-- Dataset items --
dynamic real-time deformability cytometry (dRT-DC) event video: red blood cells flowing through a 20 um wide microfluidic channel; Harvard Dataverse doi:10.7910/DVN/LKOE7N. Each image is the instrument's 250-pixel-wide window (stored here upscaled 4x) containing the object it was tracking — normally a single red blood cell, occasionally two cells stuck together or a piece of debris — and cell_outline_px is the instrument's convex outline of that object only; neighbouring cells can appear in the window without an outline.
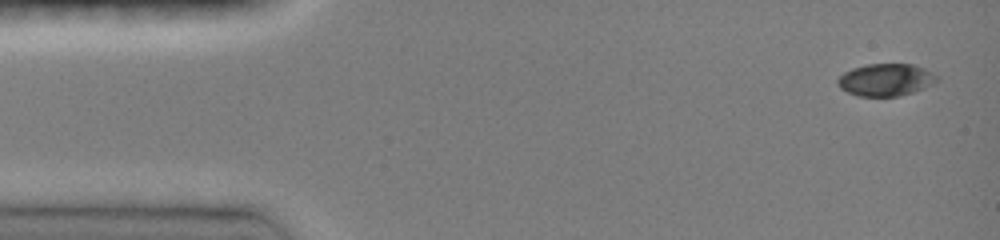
{"species": "common noctule bat (a hibernating species)", "species_latin": "Nyctalus noctula", "temperature_condition": "room temperature", "stored_images_in_passage": 16, "camera_frame_rate_fps": 3000, "um_per_image_px": 0.085, "animal": {"sex": "female", "body_mass_g": 19.0, "forearm_length_mm": 51.5}, "frame": {"image": 1, "passage_image": 1, "time_ms": 0.0, "image_size_px": [1000, 240], "cell_outline_px": [[940, 80], [924, 88], [900, 96], [856, 96], [840, 88], [836, 84], [836, 80], [844, 72], [852, 68], [868, 64], [912, 64], [924, 68], [940, 76]], "centroid_in_image_um": [75.3, 6.78], "position_along_channel_um": 9.7, "area_um2": 18.84}}
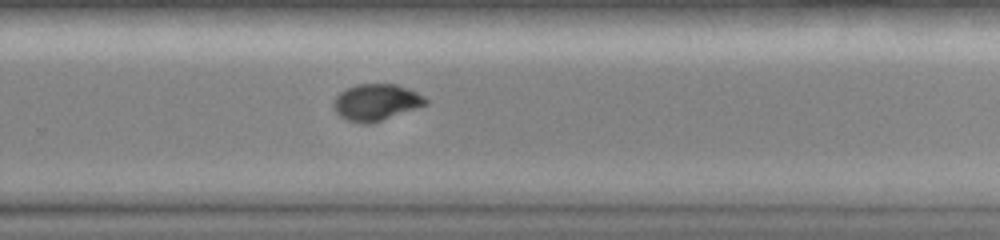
{"frame": {"image": 2, "passage_image": 14, "time_ms": 9.667, "image_size_px": [1000, 240], "cell_outline_px": [[428, 104], [368, 124], [364, 124], [348, 120], [340, 116], [336, 112], [332, 104], [336, 96], [340, 92], [356, 84], [396, 84], [408, 88], [424, 96], [428, 100]], "centroid_in_image_um": [31.96, 8.68], "position_along_channel_um": 297.8, "area_um2": 19.36}}
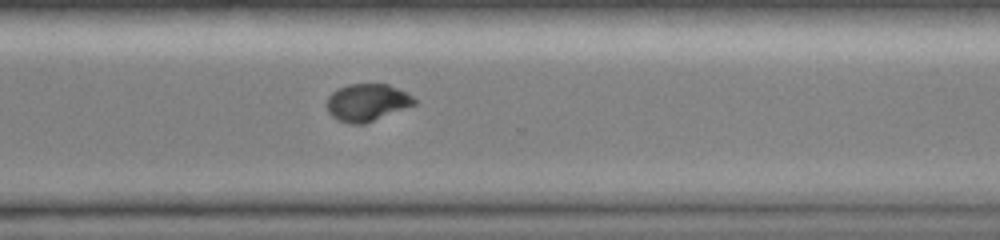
{"frame": {"image": 3, "passage_image": 16, "time_ms": 10.667, "image_size_px": [1000, 240], "cell_outline_px": [[416, 104], [364, 124], [352, 124], [340, 120], [332, 116], [328, 112], [328, 96], [332, 92], [348, 84], [388, 84], [412, 96], [416, 100]], "centroid_in_image_um": [31.2, 8.71], "position_along_channel_um": 339.4, "area_um2": 18.67}}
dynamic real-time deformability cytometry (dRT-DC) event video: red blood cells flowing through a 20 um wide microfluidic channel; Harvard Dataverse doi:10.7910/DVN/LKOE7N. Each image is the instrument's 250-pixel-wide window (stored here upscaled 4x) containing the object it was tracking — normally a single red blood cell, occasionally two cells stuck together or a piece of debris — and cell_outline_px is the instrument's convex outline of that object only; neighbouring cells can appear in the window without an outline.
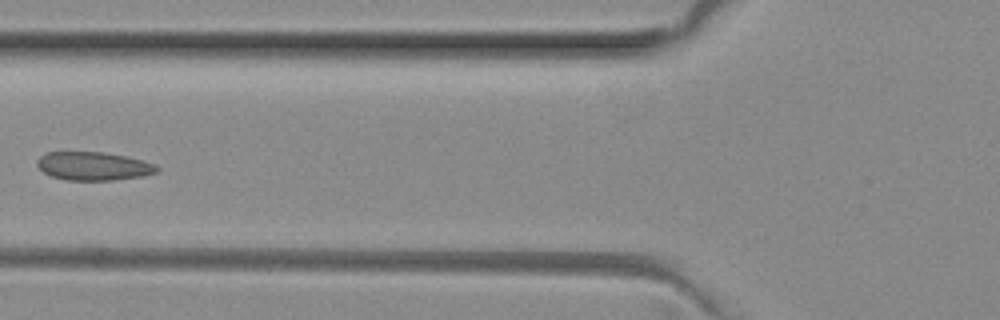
{"species": "common noctule bat (a hibernating species)", "species_latin": "Nyctalus noctula", "temperature_condition": "room temperature", "stored_images_in_passage": 6, "camera_frame_rate_fps": 3000, "um_per_image_px": 0.085, "animal": {"sex": "female", "body_mass_g": 29.2, "forearm_length_mm": 56.3}, "frame": {"image": 1, "passage_image": 4, "time_ms": 1.0, "image_size_px": [1000, 320], "cell_outline_px": [[160, 168], [156, 172], [140, 176], [112, 180], [68, 180], [52, 176], [44, 172], [36, 164], [36, 160], [40, 156], [48, 152], [104, 152], [128, 156], [144, 160], [156, 164]], "centroid_in_image_um": [7.96, 14.1], "position_along_channel_um": 117.8, "area_um2": 19.83}}
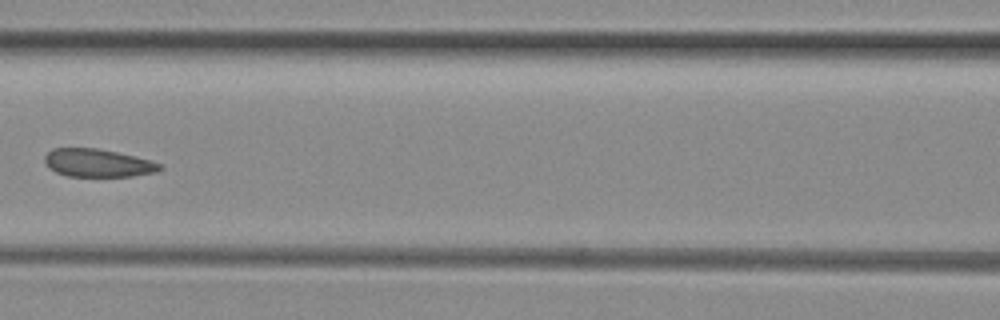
{"frame": {"image": 2, "passage_image": 5, "time_ms": 1.333, "image_size_px": [1000, 320], "cell_outline_px": [[164, 168], [156, 172], [132, 176], [68, 176], [56, 172], [48, 168], [44, 164], [44, 156], [52, 148], [96, 148], [136, 156], [152, 160], [164, 164]], "centroid_in_image_um": [8.33, 13.85], "position_along_channel_um": 158.3, "area_um2": 19.02}}
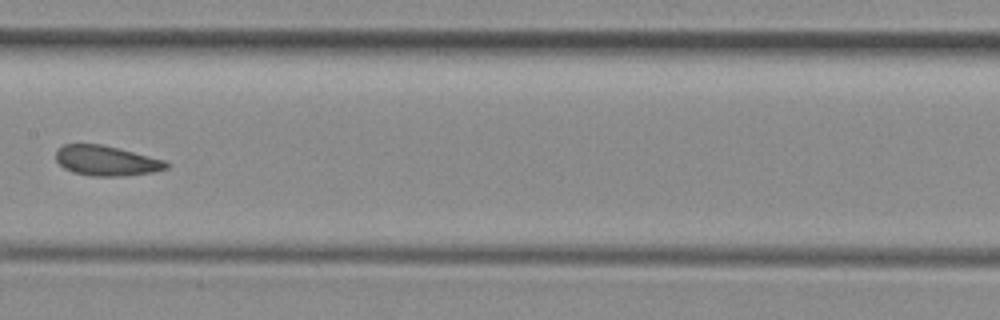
{"frame": {"image": 3, "passage_image": 6, "time_ms": 1.667, "image_size_px": [1000, 320], "cell_outline_px": [[172, 164], [168, 168], [152, 172], [120, 176], [92, 176], [72, 172], [64, 168], [56, 160], [56, 152], [64, 144], [100, 144], [164, 160]], "centroid_in_image_um": [9.04, 13.67], "position_along_channel_um": 198.4, "area_um2": 19.07}}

-- CHALLENGE --
Reproduce every entry word for word, but skip any pictures.

-- REPLY --
dynamic real-time deformability cytometry (dRT-DC) event video: red blood cells flowing through a 20 um wide microfluidic channel; Harvard Dataverse doi:10.7910/DVN/LKOE7N. Each image is the instrument's 250-pixel-wide window (stored here upscaled 4x) containing the object it was tracking — normally a single red blood cell, occasionally two cells stuck together or a piece of debris — and cell_outline_px is the instrument's convex outline of that object only; neighbouring cells can appear in the window without an outline.
{"species": "common noctule bat (a hibernating species)", "species_latin": "Nyctalus noctula", "temperature_condition": "room temperature", "stored_images_in_passage": 16, "camera_frame_rate_fps": 3000, "um_per_image_px": 0.085, "animal": {"sex": "female", "body_mass_g": 19.0, "forearm_length_mm": 51.5}, "frame": {"image": 1, "passage_image": 1, "time_ms": 0.0, "image_size_px": [1000, 240], "cell_outline_px": [[940, 80], [924, 88], [900, 96], [856, 96], [840, 88], [836, 84], [836, 80], [844, 72], [852, 68], [868, 64], [912, 64], [924, 68], [940, 76]], "centroid_in_image_um": [75.3, 6.78], "position_along_channel_um": 9.7, "area_um2": 18.84}}
{"frame": {"image": 2, "passage_image": 14, "time_ms": 9.667, "image_size_px": [1000, 240], "cell_outline_px": [[428, 104], [368, 124], [364, 124], [348, 120], [340, 116], [336, 112], [332, 104], [336, 96], [340, 92], [356, 84], [396, 84], [408, 88], [424, 96], [428, 100]], "centroid_in_image_um": [31.96, 8.68], "position_along_channel_um": 297.8, "area_um2": 19.36}}
{"frame": {"image": 3, "passage_image": 16, "time_ms": 10.667, "image_size_px": [1000, 240], "cell_outline_px": [[416, 104], [364, 124], [352, 124], [340, 120], [332, 116], [328, 112], [328, 96], [332, 92], [348, 84], [388, 84], [412, 96], [416, 100]], "centroid_in_image_um": [31.2, 8.71], "position_along_channel_um": 339.4, "area_um2": 18.67}}
dynamic real-time deformability cytometry (dRT-DC) event video: red blood cells flowing through a 20 um wide microfluidic channel; Harvard Dataverse doi:10.7910/DVN/LKOE7N. Each image is the instrument's 250-pixel-wide window (stored here upscaled 4x) containing the object it was tracking — normally a single red blood cell, occasionally two cells stuck together or a piece of debris — and cell_outline_px is the instrument's convex outline of that object only; neighbouring cells can appear in the window without an outline.
{"species": "common noctule bat (a hibernating species)", "species_latin": "Nyctalus noctula", "temperature_condition": "room temperature", "stored_images_in_passage": 6, "camera_frame_rate_fps": 3000, "um_per_image_px": 0.085, "animal": {"sex": "female", "body_mass_g": 29.2, "forearm_length_mm": 56.3}, "frame": {"image": 1, "passage_image": 4, "time_ms": 1.0, "image_size_px": [1000, 320], "cell_outline_px": [[160, 168], [156, 172], [140, 176], [112, 180], [68, 180], [52, 176], [44, 172], [36, 164], [36, 160], [40, 156], [48, 152], [104, 152], [128, 156], [144, 160], [156, 164]], "centroid_in_image_um": [7.96, 14.1], "position_along_channel_um": 117.8, "area_um2": 19.83}}
{"frame": {"image": 2, "passage_image": 5, "time_ms": 1.333, "image_size_px": [1000, 320], "cell_outline_px": [[164, 168], [156, 172], [132, 176], [68, 176], [56, 172], [48, 168], [44, 164], [44, 156], [52, 148], [96, 148], [136, 156], [152, 160], [164, 164]], "centroid_in_image_um": [8.33, 13.85], "position_along_channel_um": 158.3, "area_um2": 19.02}}
{"frame": {"image": 3, "passage_image": 6, "time_ms": 1.667, "image_size_px": [1000, 320], "cell_outline_px": [[172, 164], [168, 168], [152, 172], [120, 176], [92, 176], [72, 172], [64, 168], [56, 160], [56, 152], [64, 144], [100, 144], [164, 160]], "centroid_in_image_um": [9.04, 13.67], "position_along_channel_um": 198.4, "area_um2": 19.07}}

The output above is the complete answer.